Груша достал из костра двумя пальцами уголек, подержал на ладони и аккуратно положил в трубку, закрыв ее медной крышечкой.
Слово «канцелярия» насторожило, возчики замолчали, прекратились шутки, но Иван сумел сломать их скованность, развеять подозрительность, рассказав, как совсем недавно пришел в канцелярию казак, жаловался, что пан вписал его и братьев в ревизскую сказку, и как он ответил Новожилову: «Турбаи помнишь? Будут и новые...»
Возчики слушали, задумчивые, притихшие, лишь дядька Харитон по-прежнему подбрасывал по веточке в костер, чтобы не гас. Младшие – Лаврин и Савка – с нескрываемым любопытством смотрели на учителя, словно он открыл им что-то неведомое, такое, чего они и хотели услышать, и опасались.
Харитон предложил домашний табачок. Иван не отказался, затолкал в трубку немного мелко резанного зеленого самосада и, обжигаясь, как заправский курильщик, выхватил из костра уголек, раза два подбросил на ладони и положил в трубку; уголек засверкал, разгорелся ярче.
– Хорош табачок! – И затянулся. И вдруг почувствовал, что задыхается. Возчики поглядывали на него выжидающе и, может, чуть насмешливо, он же стоически продолжал тянуть трубку, стараясь не подать вида, чего стоит ему курение харитоновского домашнего самосада. Сам же дядька Харитон как ни в чем не бывало пыхкал трубкой, распространяя вокруг удушливые клубы дыма.
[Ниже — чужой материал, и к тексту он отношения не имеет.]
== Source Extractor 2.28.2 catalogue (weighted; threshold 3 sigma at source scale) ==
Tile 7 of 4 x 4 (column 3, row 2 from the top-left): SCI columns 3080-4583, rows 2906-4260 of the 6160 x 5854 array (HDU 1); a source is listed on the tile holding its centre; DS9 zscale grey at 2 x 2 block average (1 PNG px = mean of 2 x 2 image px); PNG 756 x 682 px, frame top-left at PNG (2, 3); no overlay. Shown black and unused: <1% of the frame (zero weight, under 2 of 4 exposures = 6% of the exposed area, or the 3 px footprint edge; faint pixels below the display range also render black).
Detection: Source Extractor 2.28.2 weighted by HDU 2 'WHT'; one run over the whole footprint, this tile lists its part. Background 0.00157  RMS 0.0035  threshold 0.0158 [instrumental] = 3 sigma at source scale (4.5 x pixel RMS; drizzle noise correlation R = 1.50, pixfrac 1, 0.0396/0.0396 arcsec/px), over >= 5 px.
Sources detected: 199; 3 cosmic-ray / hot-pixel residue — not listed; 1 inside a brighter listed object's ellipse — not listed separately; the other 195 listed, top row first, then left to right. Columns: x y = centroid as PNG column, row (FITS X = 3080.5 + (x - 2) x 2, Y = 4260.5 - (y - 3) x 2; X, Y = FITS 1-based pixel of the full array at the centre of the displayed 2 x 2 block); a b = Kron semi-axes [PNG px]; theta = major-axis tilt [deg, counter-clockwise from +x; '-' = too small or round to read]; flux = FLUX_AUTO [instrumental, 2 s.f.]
– И где он, у беса, такую отраву откопал! – не выдержал Лука и пересел на другую сторону костра. Молодые давно уже перебрались туда же. А Харитон, усмехаясь – мол, эх вы, а еще казаки! – говорил, что негоже брезговать таким табачком, он его нигде не откопал, а вырастил на своем клочке за хатой.
К корчме подкатила дорожная карета, кто-то выбежал, помог сойти приезжему. Мужики смотрели на сухопарого господина, важно шествовавшего к корчме, и подумали: такому место найдется, а они вот у костра заночуют, впрочем, бог с ним: чувствуют они себя и тут неплохо, во всяком случае, не хуже, чем в затхлых комнатах старой кошары.
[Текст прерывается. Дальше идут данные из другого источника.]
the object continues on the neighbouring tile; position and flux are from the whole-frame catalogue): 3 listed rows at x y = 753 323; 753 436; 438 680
Выбив трубку и заправив ее новой порцией табака, Харитон достал, как прежде, уголек из костра, аккуратно положил под крышку и, потянув несколько раз – проверяя, горит ли, – обратился к Ивану:
– Оно, может, и не нашего мужицкого ума дело, а все-таки скажу тебе, человече, поскольку, видно, добрая душа у тебя: берегись нашего пана! Еще в святом писании сказано: береженого и бог бережет.
– Беречься? А почему?
– Не успеешь глянуть, а он тебя заарканит, в ревизскую впишет – и станешь ты панским.
– Крепостным?
– Истинно. Пан наш душами промышляет... Так-то, человече добрый.
Иван вздрогнул: крепостным? Его, свободного от деда и прадеда, сделать подневольным рабом? Да, он не глухой, он слышал, как некоторые потерявшие совесть и честь господа помещики переводили домашних учителей в крепостную зависимость. Об этом предупреждал и отец Иоанн: «Степан Томара мой давний приятель, учились вместе одно время, а все же – пан, владелец...»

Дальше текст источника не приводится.